Walker crossed the picket lines and participated in spring training during the 1994 Major League Baseball strike as a replacement player. As a result, he was barred membership to the Major League Baseball Players Association. This prevented Walker from being listed among Tigers players on their 2006 ALCS championship merchandise. Walker has been clear and candid about his role as a replacement player with his major league teammates.

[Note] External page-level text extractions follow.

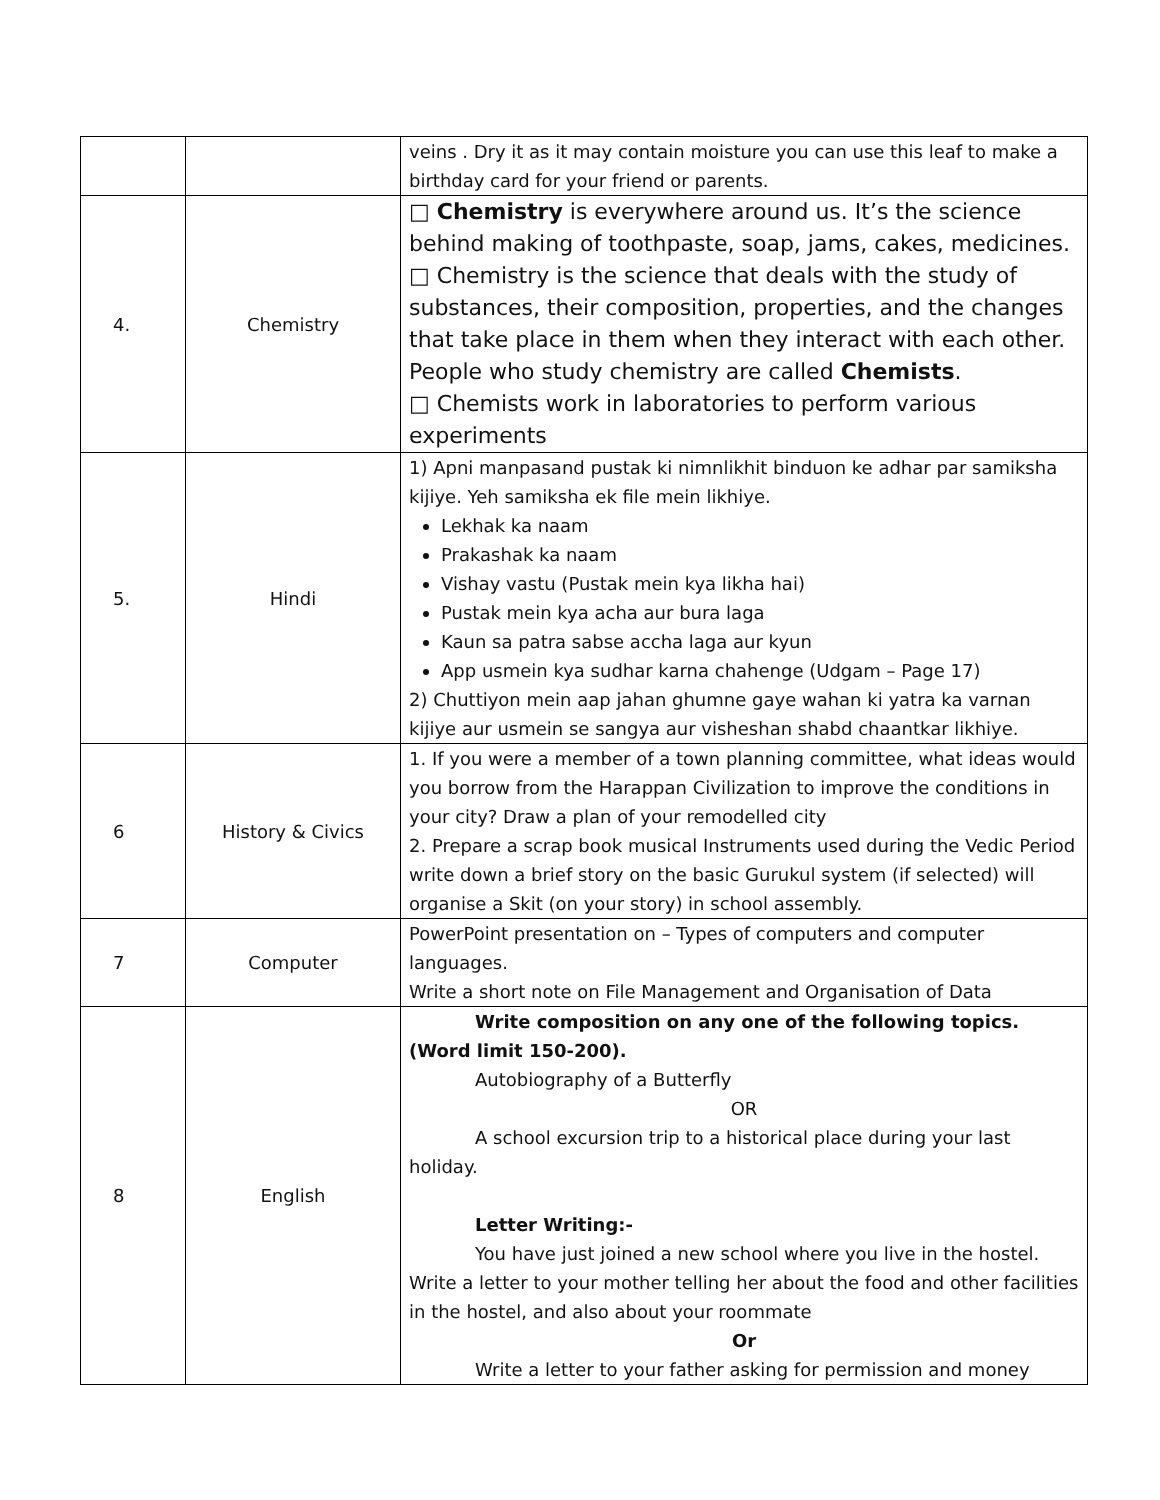| | | veins . Dry it as it may contain moisture you can use this leaf to make a birthday card for your friend or parents. |
| 4. | Chemistry | □ Chemistry is everywhere around us. It’s the science behind making of toothpaste, soap, jams, cakes, medicines. □ Chemistry is the science that deals with the study of substances, their composition, properties, and the changes that take place in them when they interact with each other. People who study chemistry are called Chemists . □ Chemists work in laboratories to perform various experiments |
| 5. | Hindi | 1) Apni manpasand pustak ki nimnlikhit binduon ke adhar par samiksha kijiye. Yeh samiksha ek file mein likhiye. Lekhak ka naam Prakashak ka naam Vishay vastu (Pustak mein kya likha hai) Pustak mein kya acha aur bura laga Kaun sa patra sabse accha laga aur kyun App usmein kya sudhar karna chahenge (Udgam – Page 17) 2) Chuttiyon mein aap jahan ghumne gaye wahan ki yatra ka varnan kijiye aur usmein se sangya aur visheshan shabd chaantkar likhiye. |
| 6 | History & Civics | 1. If you were a member of a town planning committee, what ideas would you borrow from the Harappan Civilization to improve the conditions in your city? Draw a plan of your remodelled city 2. Prepare a scrap book musical Instruments used during the Vedic Period write down a brief story on the basic Gurukul system (if selected) will organise a Skit (on your story) in school assembly. |
| 7 | Computer | PowerPoint presentation on – Types of computers and computer languages. Write a short note on File Management and Organisation of Data |
| 8 | English | Write composition on any one of the following topics. (Word limit 150-200). Autobiography of a Butterfly OR A school excursion trip to a historical place during your last holiday. Letter Writing:- You have just joined a new school where you live in the hostel. Write a letter to your mother telling her about the food and other facilities in the hostel, and also about your roommate Or Write a letter to your father asking for permission and money |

In , Walker nearly broke the major league record for most appearances in a season without a decision (no wins or losses). The record was held by Scott Aldred (a former Tiger, coincidentally), who made 48 appearances for the 1998 Tampa Bay Devil Rays while accomplishing this feat. By September 29 (with three games left in the season), he had pitched in 54 games without being credited with a win or a loss. However, he would surrender four runs on three home runs against his former team (the Kansas City Royals) in the top of the 11th inning and was charged with a loss. However, Aldred's record would only hold for one more season, as Trever Miller of the Houston Astros set the new mark by making 76 appearances without a decision in 2007.

==Honors and awards==
Walker was named Ohio Valley Conference Pitcher of the Year in 1992. He was inducted into the Austin Peay State University Athletics Hall of Fame on February 8, 2003, and into the Warren County, Tennessee Sports Hall of Fame on December 19, 2006.

==Personal life==
Walker is married (wife Natalie) and has three sons (Ross, born 1995, James Leyland, born 2007, and Isaac, born 2009). Although the name is the same, he is not named after Walker's former manager in Detroit. He also has two daughters (Harlee, born 1999; Hannah, born 2004). The family resides on their property in Overland Park, Kansas. They have a second home in Smith Center.